» WHAT IS NEEDED: Identify every line below that contains the string "elev", and copy each one. Case counts, so match capital and lowercase letters exactly.

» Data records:
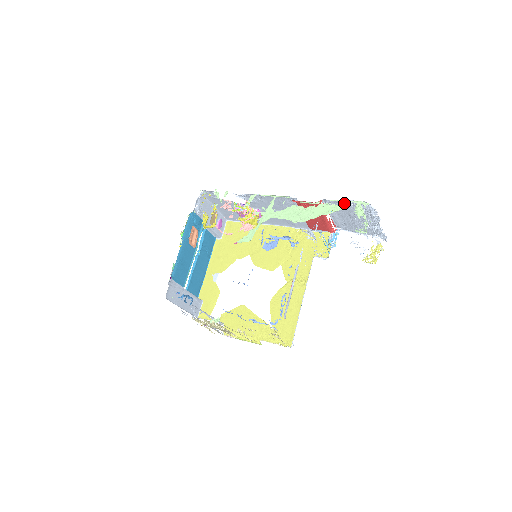
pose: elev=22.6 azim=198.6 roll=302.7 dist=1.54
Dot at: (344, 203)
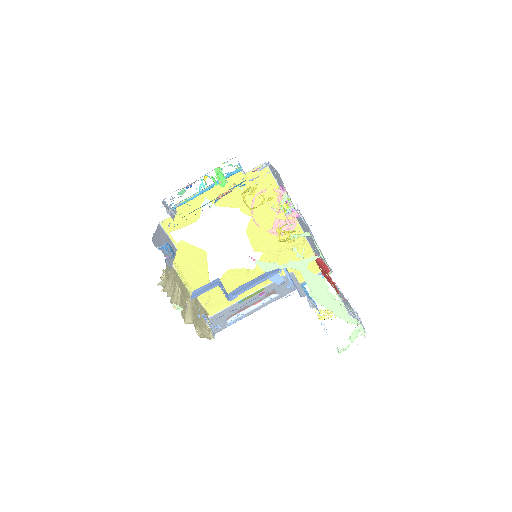
Dot at: (354, 319)
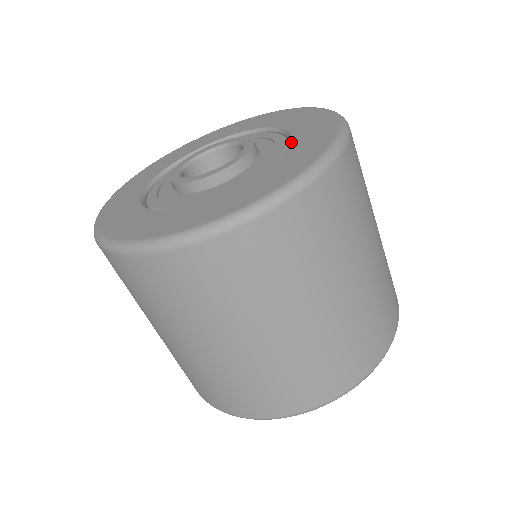
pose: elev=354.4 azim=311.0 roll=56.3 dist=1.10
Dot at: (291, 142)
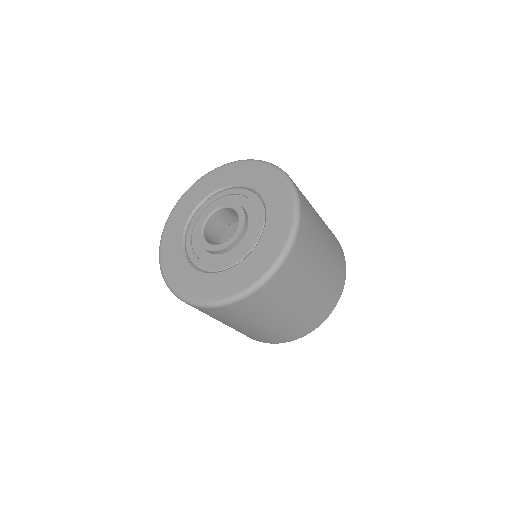
Dot at: (267, 221)
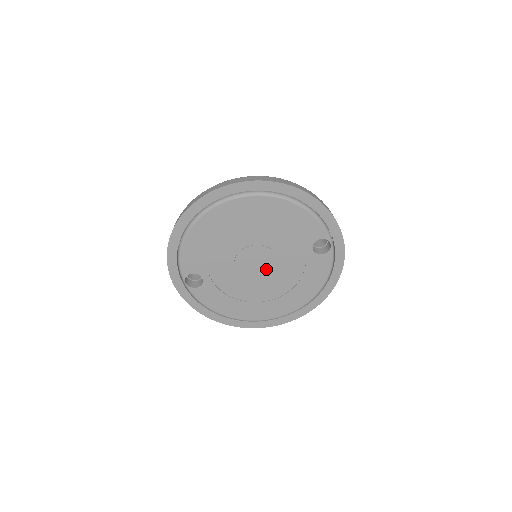
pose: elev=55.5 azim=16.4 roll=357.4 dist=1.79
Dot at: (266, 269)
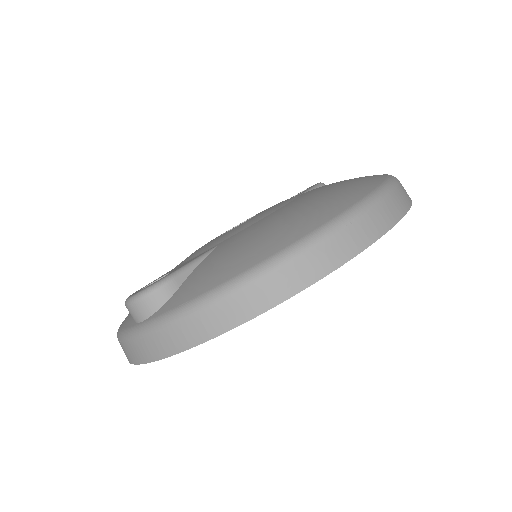
Dot at: occluded
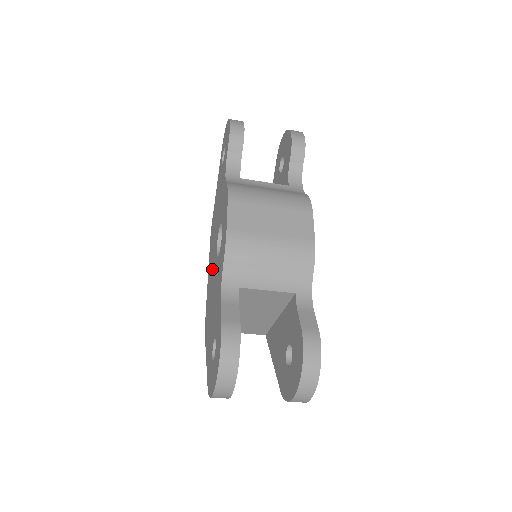
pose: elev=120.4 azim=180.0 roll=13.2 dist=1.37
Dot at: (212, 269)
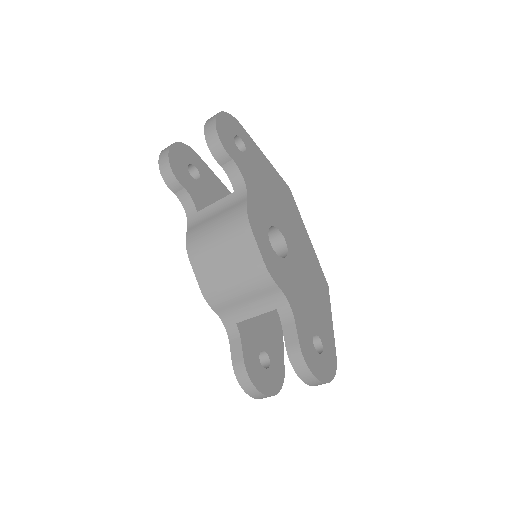
Dot at: occluded
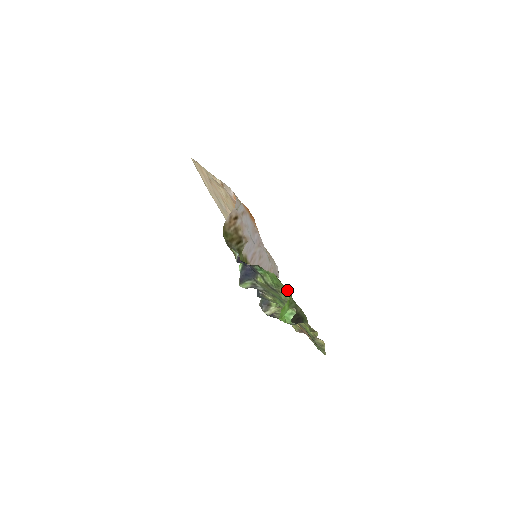
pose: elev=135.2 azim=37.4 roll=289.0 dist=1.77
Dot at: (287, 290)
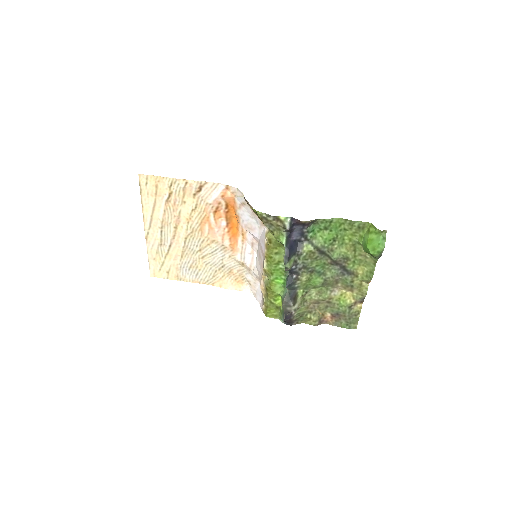
Dot at: (357, 229)
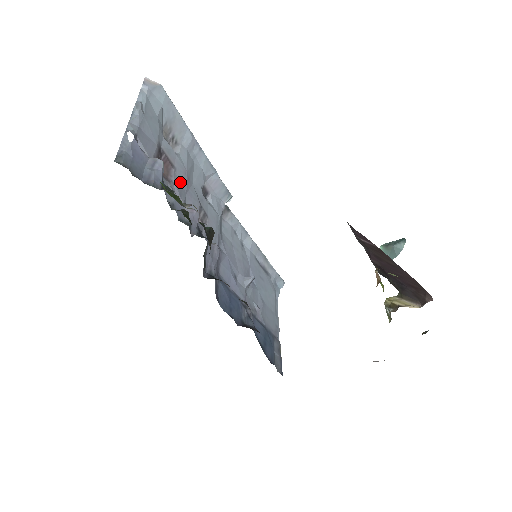
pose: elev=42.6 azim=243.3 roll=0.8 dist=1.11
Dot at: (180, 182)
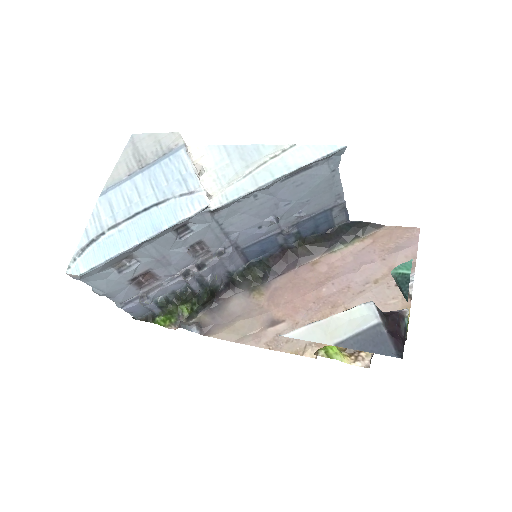
Dot at: (162, 268)
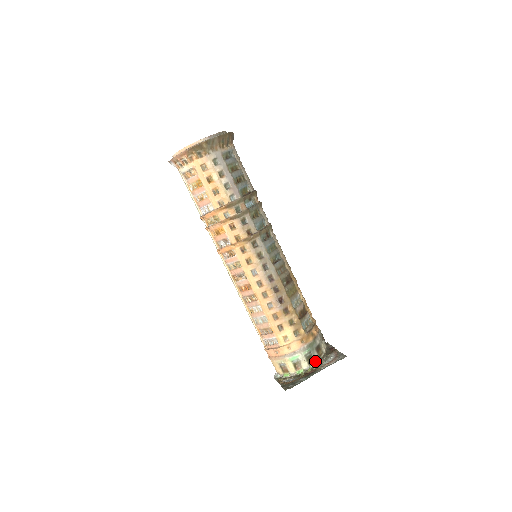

» PROBLEM SOLUTION:
pose: elev=22.6 azim=198.6 roll=302.7 dist=1.54
pose: elev=354.4 azim=311.0 roll=56.3 dist=1.10
pose: elev=55.5 azim=16.4 roll=357.4 dist=1.79
pose: elev=120.4 azim=180.0 roll=13.2 dist=1.37
pose: elev=135.2 azim=37.4 roll=289.0 dist=1.77
pose: elev=42.6 azim=243.3 roll=0.8 dist=1.11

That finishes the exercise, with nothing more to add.